鮓 たいと/天草(熊本)

天草の名店「鮓 たいと」。ミシュランで1ツ星を獲得し、食べログでは百名店に選出されています。創業は2007年と思いのほか歴史があり、大将はかなりの若さで開業した計算になります。
カウンター5席のハードボイルドな鮨店。お座敷もあり宴席も可能なようですが、王道はカウンターでの「おまかせ」のようです。

店主のムッシュ永野は天草の「桂寿司」で腕を磨いたのち独立。ベクトルとしては江戸前鮨なのですが、そのあたりの技法は独学で学ばれたそうです。
まずはアオリイカ。細かく細かく包丁が入っており、咀嚼していると自然とごっくんしてしまう、流れるようなにぎりです。
ガリは丸ごと漬けたやつをカット。甘味と酸味が強くインパクトのある味わいです。シャリは硬く酸味も強く、極太麺が自慢のつけ麺屋のように噛めば噛むほどに味が滲み出てきます。にぎりのサイズは小さめではありますが、シャリの凝縮感が強いためか見た目以上に食べ応えがあります。
続いてシロアマダイ。言わずと知れた高級魚であり、その上品な甘味が記憶に残りました。身を薄くスライスして2枚重ねで提供するのが当店流。その後のにぎりも2枚重ね作戦が多い。
アワビはコリっとした食感が心地よく、また磯臭さは全くなく、アワビ料理として最高峰に位置する旨さです。
クルマエビ。個体そのものは小さめですが旨味と甘味がググっと詰まっており、ギュっと握り込むシャリと共に存在感のある1カンです。
天草の赤うに。鮨ヲタク垂涎のタネであり、ベロンとおっきいのコレが。シンプルに塩だけで頂くのですが、思わず目を閉じてしまう濃密な甘さです。
マグロは脂が乗っているものの赤身の旨味もしっかりと感じられ、バランスの良い味わいです。

**抽出された記録**
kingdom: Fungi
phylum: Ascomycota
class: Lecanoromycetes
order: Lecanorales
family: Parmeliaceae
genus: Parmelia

**課題の指示**
上の鮨店の紹介文から、「まずはアオリイカ。細かく細か」を含む語句で始まり「にぎりも2枚重ね作戦が多い。」で終わる部分を、一字も変えずに書き出してください。

**解答**
まずはアオリイカ。細かく細かく包丁が入っており、咀嚼していると自然とごっくんしてしまう、流れるようなにぎりです。
ガリは丸ごと漬けたやつをカット。甘味と酸味が強くインパクトのある味わいです。シャリは硬く酸味も強く、極太麺が自慢のつけ麺屋のように噛めば噛むほどに味が滲み出てきます。にぎりのサイズは小さめではありますが、シャリの凝縮感が強いためか見た目以上に食べ応えがあります。
続いてシロアマダイ。言わずと知れた高級魚であり、その上品な甘味が記憶に残りました。身を薄くスライスして2枚重ねで提供するのが当店流。その後のにぎりも2枚重ね作戦が多い。